------ Selected extract ------

Structure in Threes: Metrics and Measurements

Spent the last few weeks divided between multiple projects and goals.  However, that gave me time to think about the topic of measurements.  Often in the IT field I see it being a great effort used to prove value or performance that ultimately has as its goal justifying existence.  When I hear about a new metrics initiative in most organizations it seems to boil down to how can we show with numbers that we’re meeting our targets.  All too often I think back to the radio show “The Prairie Home Companion” The closing words of the monologue are “Well, that’s the news from Lake Wobegon, where all the women are strong, all the men are good looking, and all the children are above average.”

------

Exercise requirements ▸
[1] In the post on metrics and measurements, list each group of people named in the closing words of the monologue, together with what the words say about that group.
[2] Answer these questions from the post on metrics and measurements:
(a) How has the writer spent the last few weeks?
(b) Which radio show does the writer often think back to?
(c) The closing words of the monologue give the news from which place?
[3] Translate this sentence from the post on metrics and measurements into Spanish: "When I hear about a new metrics initiative in most organizations it seems to boil down to how can we show with numbers that we’re meeting our targets."
The rows after this point have nothing to do with the work here.

------ Data provided ------

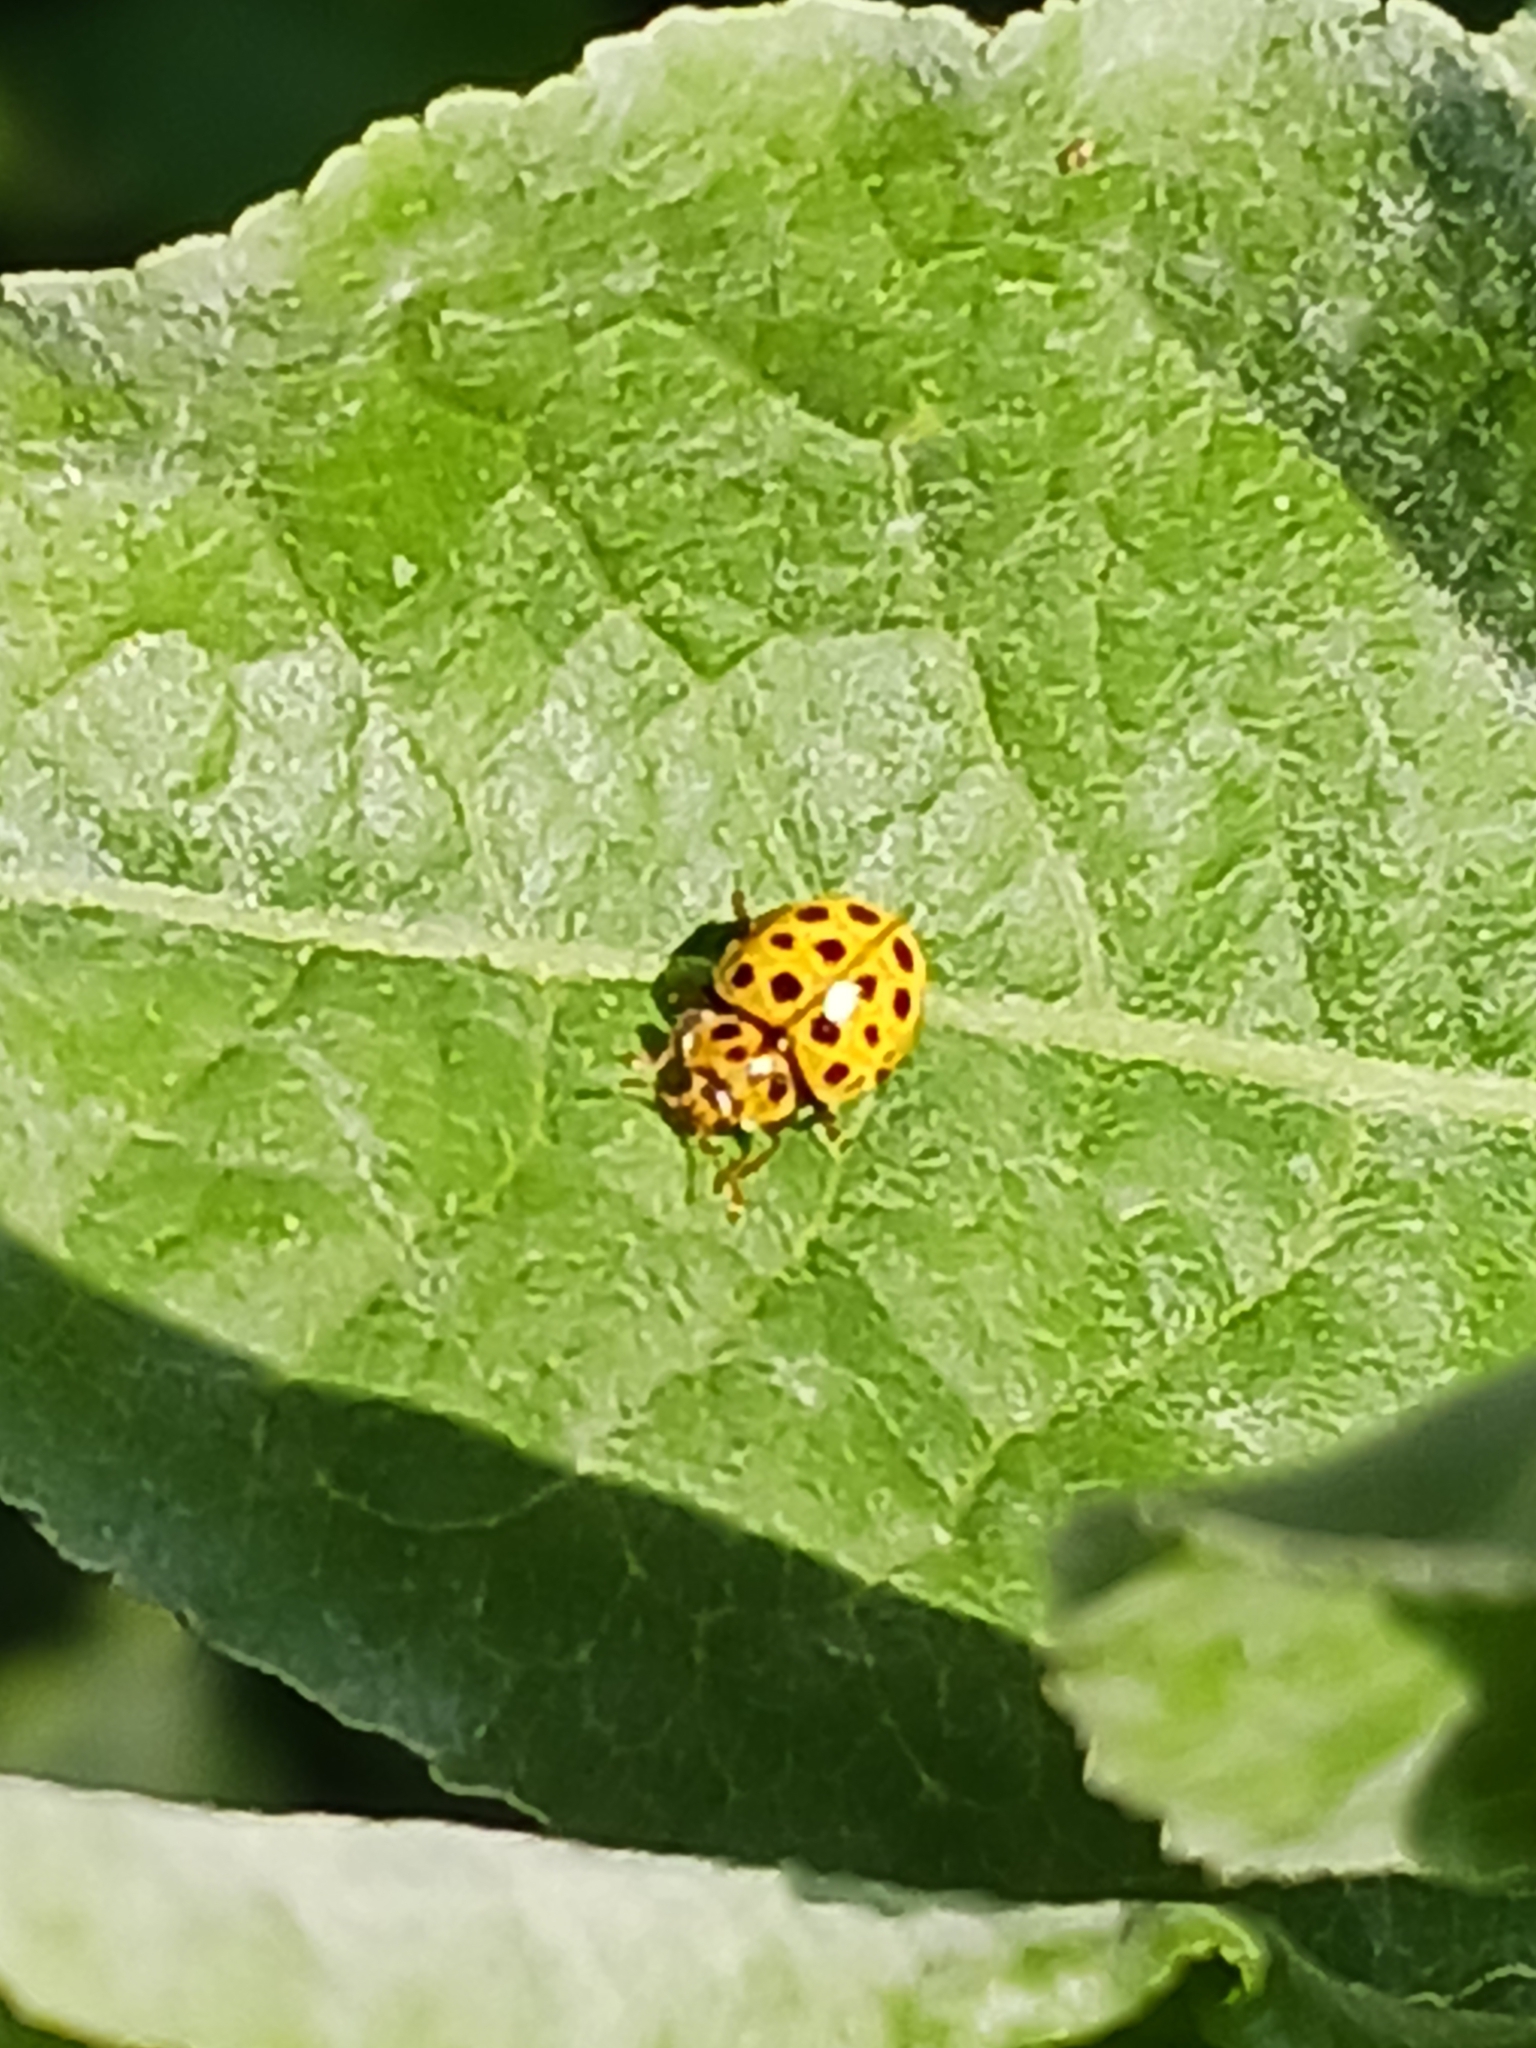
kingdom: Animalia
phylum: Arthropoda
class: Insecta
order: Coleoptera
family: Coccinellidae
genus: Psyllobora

------
------ Data provided ------

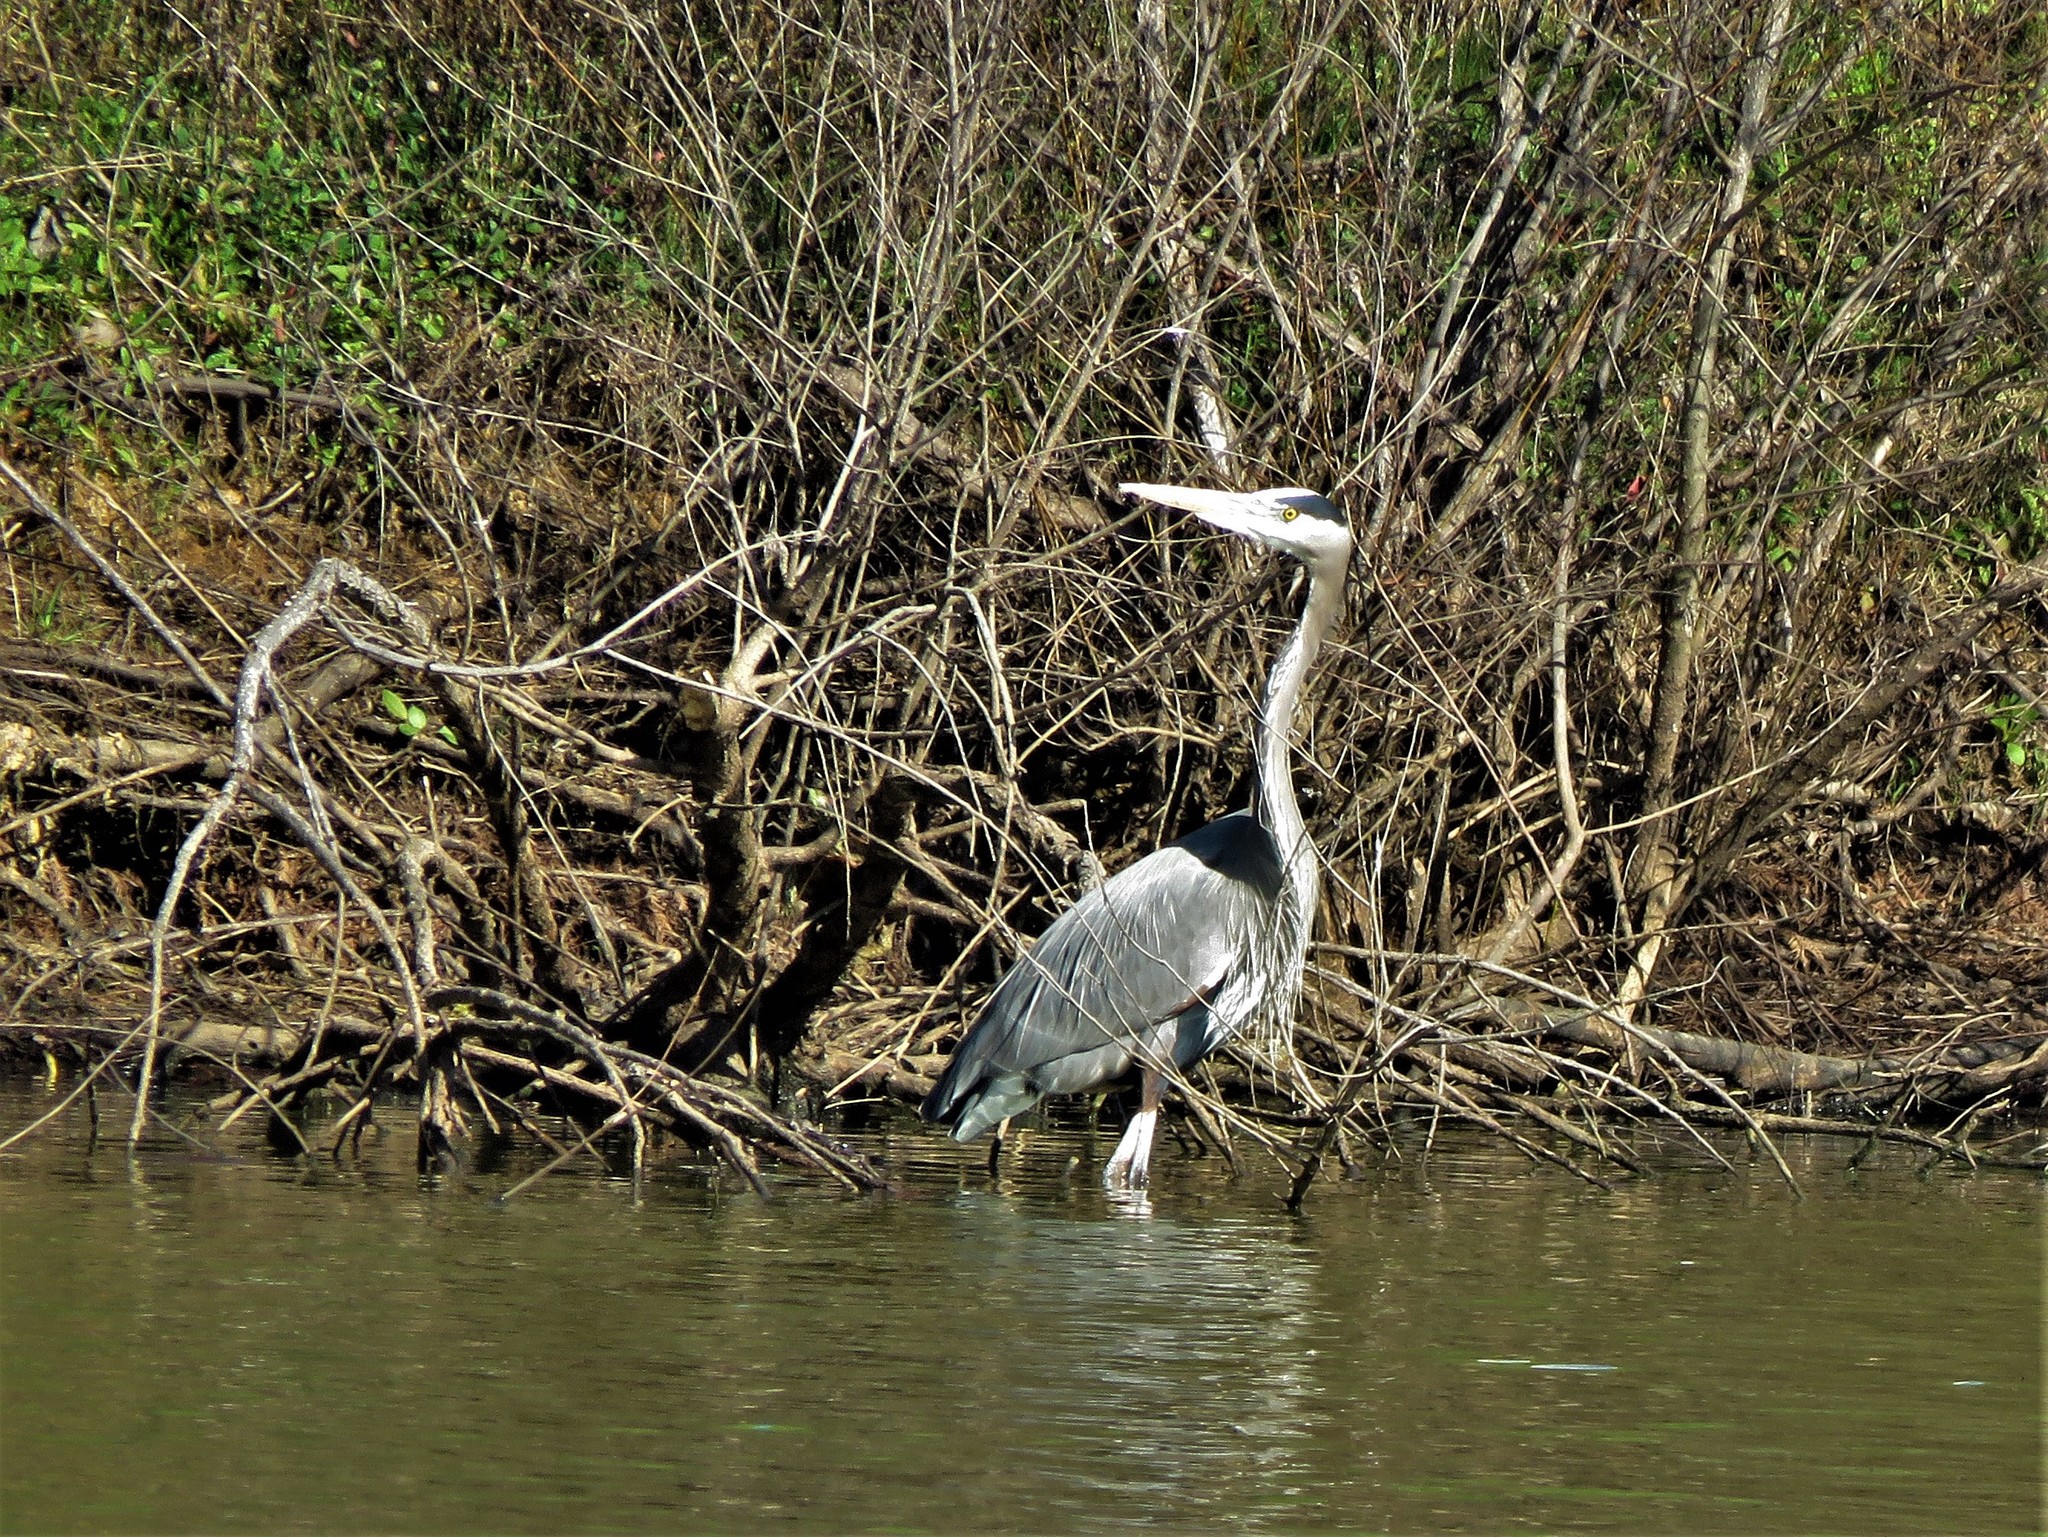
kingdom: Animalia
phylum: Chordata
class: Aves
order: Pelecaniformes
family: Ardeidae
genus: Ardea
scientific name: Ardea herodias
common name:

------

Exercise answers ▸
[1]
- Women: strong
- Men: good looking
- Children: above average

[2]
(a) Divided between multiple projects and goals.
(b) "The Prairie Home Companion."
(c) Lake Wobegon.

[3] Cuando oigo hablar de una nueva iniciativa de métricas en la mayoría de las organizaciones, parece reducirse a cómo podemos demostrar con números que estamos cumpliendo nuestros objetivos.